Prompt ->
Since only the text is wanted, print every entry below exactly and omit the images.

Dataset excerpts ->
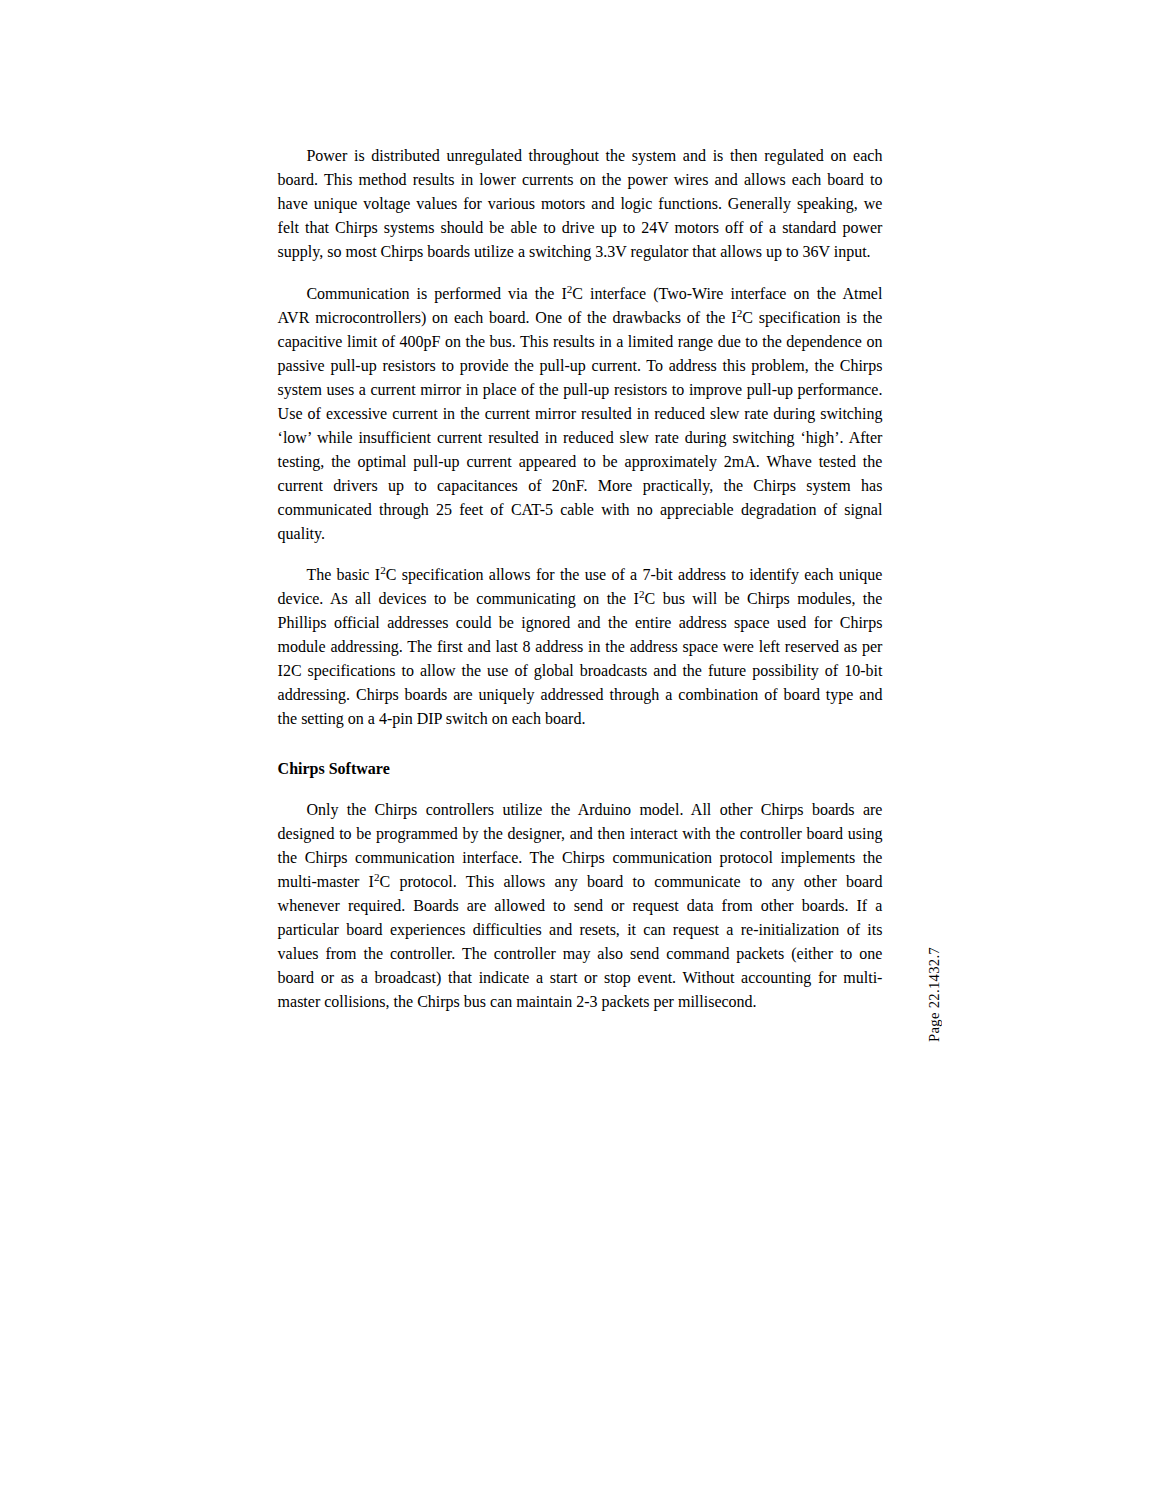Power is distributed unregulated throughout the system and is then regulated on each board. This method results in lower currents on the power wires and allows each board to have unique voltage values for various motors and logic functions. Generally speaking, we felt that Chirps systems should be able to drive up to 24V motors off of a standard power supply, so most Chirps boards utilize a switching 3.3V regulator that allows up to 36V input.
Communication is performed via the I2C interface (Two-Wire interface on the Atmel AVR microcontrollers) on each board. One of the drawbacks of the I2C specification is the capacitive limit of 400pF on the bus. This results in a limited range due to the dependence on passive pull-up resistors to provide the pull-up current. To address this problem, the Chirps system uses a current mirror in place of the pull-up resistors to improve pull-up performance. Use of excessive current in the current mirror resulted in reduced slew rate during switching ‘low’ while insufficient current resulted in reduced slew rate during switching ‘high’. After testing, the optimal pull-up current appeared to be approximately 2mA. Whave tested the current drivers up to capacitances of 20nF. More practically, the Chirps system has communicated through 25 feet of CAT-5 cable with no appreciable degradation of signal quality.
The basic I2C specification allows for the use of a 7-bit address to identify each unique device. As all devices to be communicating on the I2C bus will be Chirps modules, the Phillips official addresses could be ignored and the entire address space used for Chirps module addressing. The first and last 8 address in the address space were left reserved as per I2C specifications to allow the use of global broadcasts and the future possibility of 10-bit addressing. Chirps boards are uniquely addressed through a combination of board type and the setting on a 4-pin DIP switch on each board.
Chirps Software
Only the Chirps controllers utilize the Arduino model. All other Chirps boards are designed to be programmed by the designer, and then interact with the controller board using the Chirps communication interface. The Chirps communication protocol implements the multi-master I2C protocol. This allows any board to communicate to any other board whenever required. Boards are allowed to send or request data from other boards. If a particular board experiences difficulties and resets, it can request a re-initialization of its values from the controller. The controller may also send command packets (either to one board or as a broadcast) that indicate a start or stop event. Without accounting for multi-master collisions, the Chirps bus can maintain 2-3 packets per millisecond.
Page 22.1432.7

Exercise answer ->
Power is distributed unregulated throughout the system and is then regulated on each board. This method results in lower currents on the power wires and allows each board to have unique voltage values for various motors and logic functions. Generally speaking, we felt that Chirps systems should be able to drive up to 24V motors off of a standard power supply, so most Chirps boards utilize a switching 3.3V regulator that allows up to 36V input.
Communication is performed via the I2C interface (Two-Wire interface on the Atmel AVR microcontrollers) on each board. One of the drawbacks of the I2C specification is the capacitive limit of 400pF on the bus. This results in a limited range due to the dependence on passive pull-up resistors to provide the pull-up current. To address this problem, the Chirps system uses a current mirror in place of the pull-up resistors to improve pull-up performance. Use of excessive current in the current mirror resulted in reduced slew rate during switching ‘low’ while insufficient current resulted in reduced slew rate during switching ‘high’. After testing, the optimal pull-up current appeared to be approximately 2mA. Whave tested the current drivers up to capacitances of 20nF. More practically, the Chirps system has communicated through 25 feet of CAT-5 cable with no appreciable degradation of signal quality.
The basic I2C specification allows for the use of a 7-bit address to identify each unique device. As all devices to be communicating on the I2C bus will be Chirps modules, the Phillips official addresses could be ignored and the entire address space used for Chirps module addressing. The first and last 8 address in the address space were left reserved as per I2C specifications to allow the use of global broadcasts and the future possibility of 10-bit addressing. Chirps boards are uniquely addressed through a combination of board type and the setting on a 4-pin DIP switch on each board.
Chirps Software
Only the Chirps controllers utilize the Arduino model. All other Chirps boards are designed to be programmed by the designer, and then interact with the controller board using the Chirps communication interface. The Chirps communication protocol implements the multi-master I2C protocol. This allows any board to communicate to any other board whenever required. Boards are allowed to send or request data from other boards. If a particular board experiences difficulties and resets, it can request a re-initialization of its values from the controller. The controller may also send command packets (either to one board or as a broadcast) that indicate a start or stop event. Without accounting for multi-master collisions, the Chirps bus can maintain 2-3 packets per millisecond.
Page 22.1432.7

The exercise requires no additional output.